The League of the Righteous, a Shiite militia blamed in the past for killing US soldiers and kidnapping Britons, has been linked to groups fighting mostly Sunni rebels in Syria, whose civil war has split the Middle East's sectarian communities, particularly in multi-confessional Iraq.

The Islamic State of Iraq and the Levant claimed the attack, saying it was to avenge the League's involvement in neighbouring Syria.

ISIL, itself fighting in Syria, made the claim in a statement on jihadist forums hours after the attack.

The attack was "in revenge for what the Safavid militias are doing in Iraq and Sham (the Levant), killing and torturing and displacing Sunnis," it said.

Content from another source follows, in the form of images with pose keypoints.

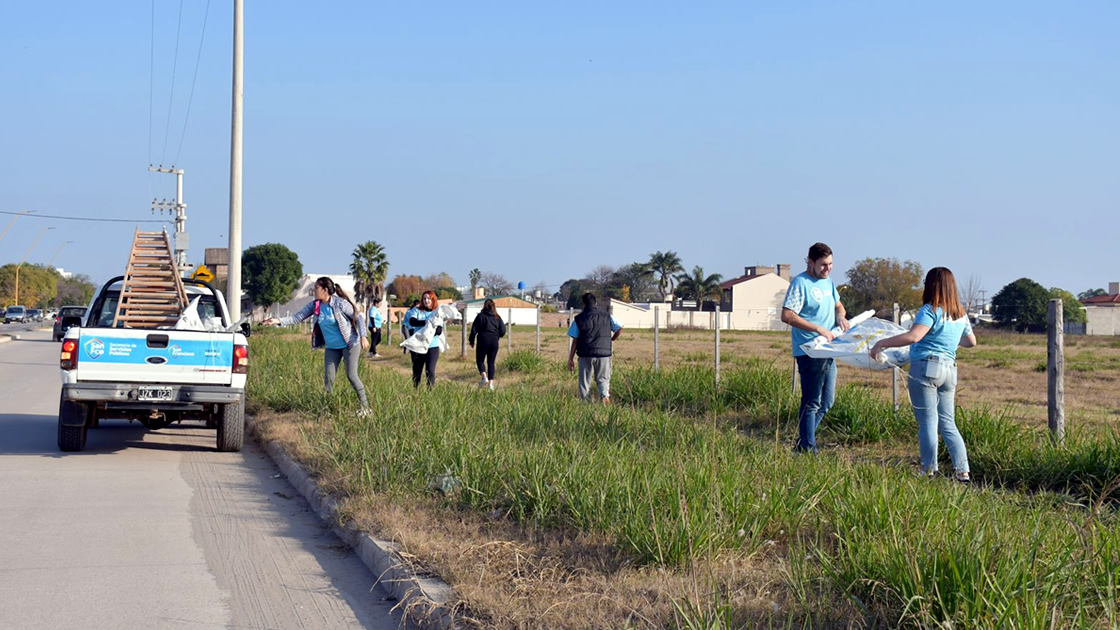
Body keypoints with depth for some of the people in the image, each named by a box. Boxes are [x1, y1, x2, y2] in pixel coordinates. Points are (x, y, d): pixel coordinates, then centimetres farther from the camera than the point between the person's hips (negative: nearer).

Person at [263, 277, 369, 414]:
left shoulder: (340, 303, -18)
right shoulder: (315, 305, -3)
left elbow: (358, 317, -10)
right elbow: (297, 317, -5)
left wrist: (363, 336, -15)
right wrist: (279, 321, -18)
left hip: (350, 345, -6)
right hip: (331, 347, 6)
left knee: (352, 375, -10)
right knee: (328, 378, 3)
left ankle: (365, 406, 1)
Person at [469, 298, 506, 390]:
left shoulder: (480, 316, -2)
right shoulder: (497, 317, 6)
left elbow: (474, 329, -3)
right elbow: (503, 331, 4)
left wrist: (472, 341, 7)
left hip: (483, 340, -3)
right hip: (494, 341, 3)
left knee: (479, 360, 8)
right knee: (491, 362, 9)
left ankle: (484, 377, -15)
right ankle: (491, 383, 1)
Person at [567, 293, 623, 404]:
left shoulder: (579, 319, 0)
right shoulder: (607, 316, 4)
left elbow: (575, 341, -1)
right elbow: (620, 329, 1)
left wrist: (570, 359, 3)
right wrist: (611, 340, 20)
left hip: (586, 354, -1)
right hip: (604, 353, 1)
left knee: (585, 382, 10)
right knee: (603, 378, 11)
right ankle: (605, 395, -16)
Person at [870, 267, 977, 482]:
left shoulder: (930, 310, -10)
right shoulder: (961, 314, 13)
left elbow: (913, 337, -24)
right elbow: (971, 342, 27)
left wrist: (882, 343, -17)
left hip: (926, 367, -7)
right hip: (949, 369, 7)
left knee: (928, 422, -1)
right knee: (947, 423, 12)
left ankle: (929, 471, 2)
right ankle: (962, 470, 7)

It used a pejorative term for Iraq's Shiite majority, linking it to the Safavid empire that once ruled neighbouring, predominantly Shiite Iran.

Iraq heads to the polls on Wednesday with little sign of any respite in the bloodshed, and the country still looking to rebuild after decades of conflict and sanctions.

A number of Shiite blocs are vying with Maliki for votes in his traditional heartland of central and southern Iraq.

They include Sadiqun but also the Ahrar movement, which is linked to powerful cleric Moqtada al-Sadr, and the Citizens bloc, a formerly powerful political group seen as close to Iran.